If only disaster relief was as easy as tossing paper towels at people in need, the crisis in Puerto Rico would have been resolved the moment Trump tossed the first roll. It has been a daunting month since Hurricane Maria left Puerto Rico in shambles, and it doesn’t look like it’s getting any better. Millions of residents are still in need of clean water, only 22 percent of residents have electricity and aid isn’t reaching the island’s rural municipalities, which were hardest hit by the storm.

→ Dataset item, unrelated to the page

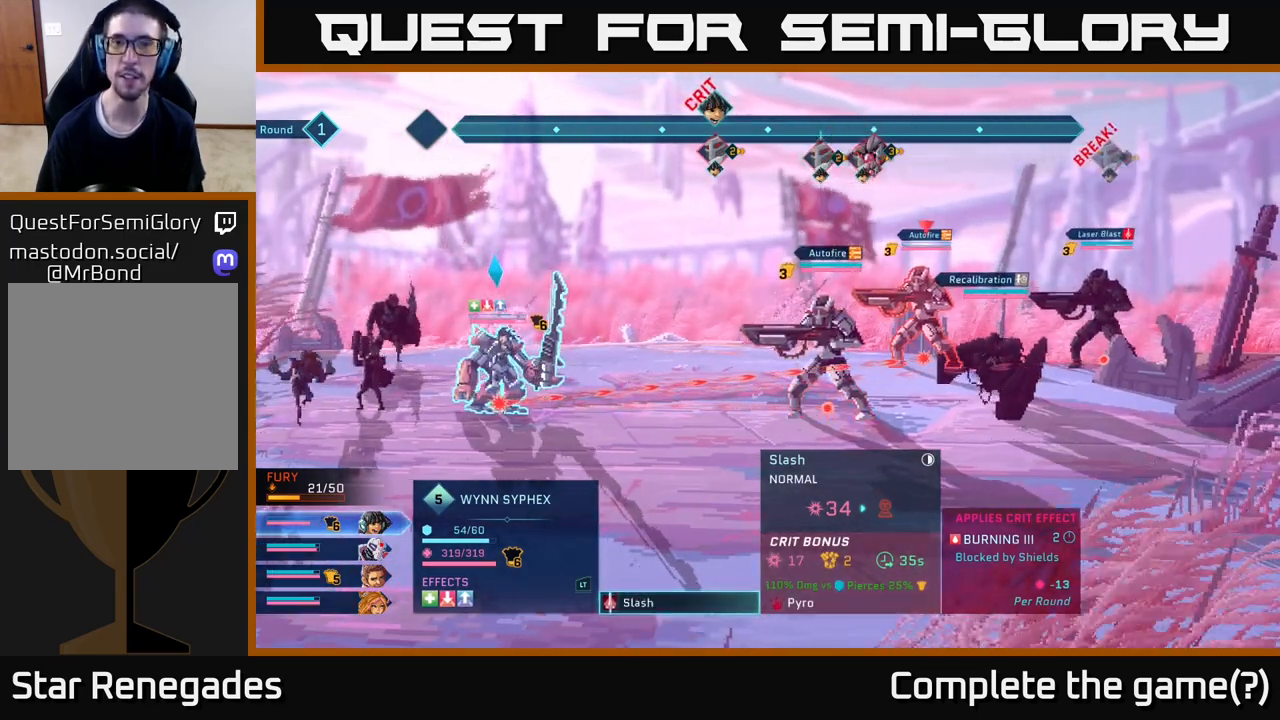
{"buttons": ["B"], "left_stick": "center", "right_stick": "center", "events": [[400, "B", "down"]]}
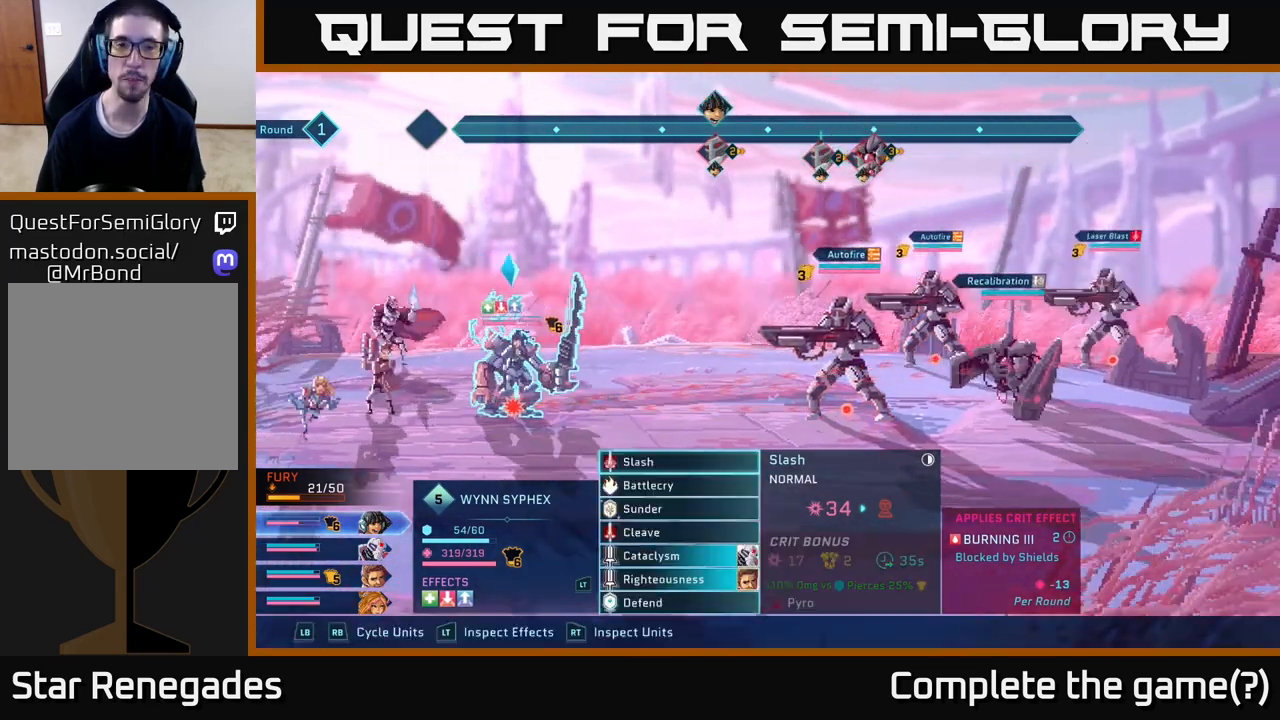
{"buttons": ["R1"], "left_stick": "center", "right_stick": "center", "events": [[50, "B", "up"], [450, "R1", "down"]]}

It comes as no surprise, then, that the Trump administration has received major backlash from critics for its failure to assist the people of Puerto Rico in the same way the administration has helped Houston and Florida after major hurricanes hit. But week after week, rather than try to prove his critics wrong through action, the president continues to dismiss the crisis, claiming it’s not a “real catastrophe,” shifting the blame on the island’s failed infrastructure, telling the people of Puerto Rico—most of who have lost everything—that federal aid will not stay in the island “forever”—an precedented willingness to abandon U.S. citizens.
But through all of this, Trump remains of the idea that out of a score of 1 to 10, his administration deserves a ten. Why? Because “[the White House] has provided so much so fast.” But just like the people of Puerto Rico, we are left wondering what exactly he’s done to merit that score.